Le lendemain, la consœur évoque l’étrangeté du cas avec ses collègues. Ils prennent la décision de faire une recherche de rage au moment même où le confrère précédent, prévenu de l’euthanasie par la propriétaire, appelle pour signaler que la chienne a mordu.

Plusieurs confrères estiment que l’information n’a pas circulé assez vite

Il faut espérer que l’histoire en restera là. Elle est suffisamment éloquente pour rappeler aux praticiens combien il importe d’être vigilant. Elle souligne également la difficulté de faire la part des choses face à certains cas désespérés et en présence de clients occasionnels, avec des commémoratifs peu fiables. L’euthanasie, souvent réclamée par les propriétaires lorsque leurs animaux souffrent, reste cependant un acte d’exception dont les conséquences, surtout en l’absence de diagnostic de certitude, doivent être mûrement mesurées. L’épisode démontre également le bien-fondé des règles d’intro-duction des animaux dans l’espace européen, notamment l’examen sérologique pour la rage. Gamin, le cas index était valablement vacciné. L’insuffisance des contrôles vétérinaires aux portes de l’Europe n’est pas nouvelle, mais reste visiblement d’actualité.

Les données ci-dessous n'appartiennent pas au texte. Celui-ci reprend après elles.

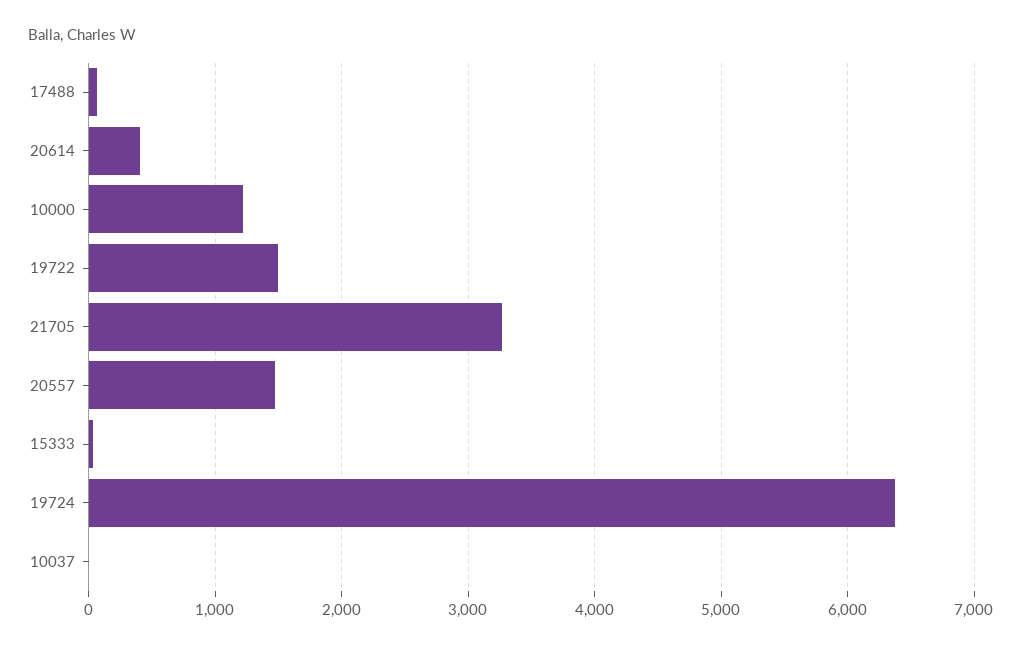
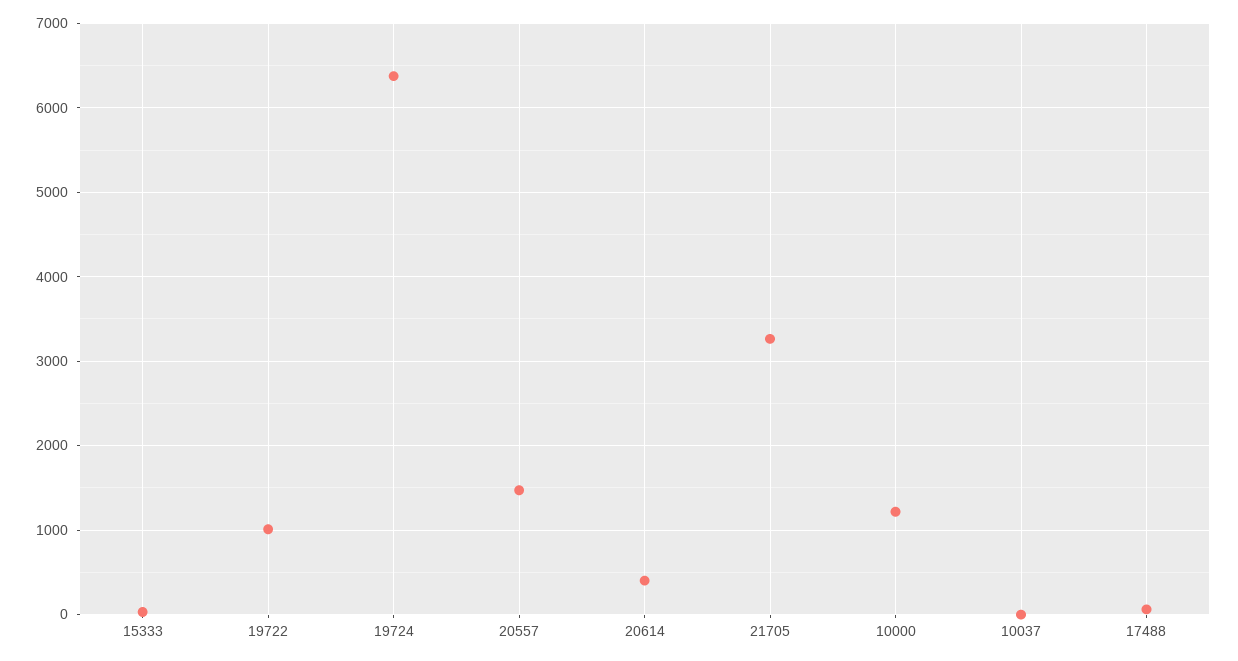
19722: 1500 -> 1000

Comme en Gironde en 2004, ce nouveau cas souligne en outre que la profession gagnerait à ce que l’information circule mieux entre vétérinaires et services vétérinaires. De nombreux praticiens se sont plaints de ne pas avoir été prévenus assez vite. Ainsi, le confrère qui a euthanasié Youpi le 5 janvier a été mis au courant de la situation par la télévision et a alors pris contact avec sa DSV. A leur décharge, les services vétérinaires sont accaparés par leurs enquêtes, la publication des arrêtés et l’application des mesures. Pourtant, les nouvelles technologies de l’information et la réactivité des médias semblent réclamer, tous les jours davantage, que la communication fasse désormais partie intégrante de leurs missions.

  • (1) Voir La Semaine Vétérinaire n° 1292 du 30/11/2007 en page 19.

  • (2) Voir La Semaine Vétérinaire n° 1289 des 2 et 9/11/2007 en page 16.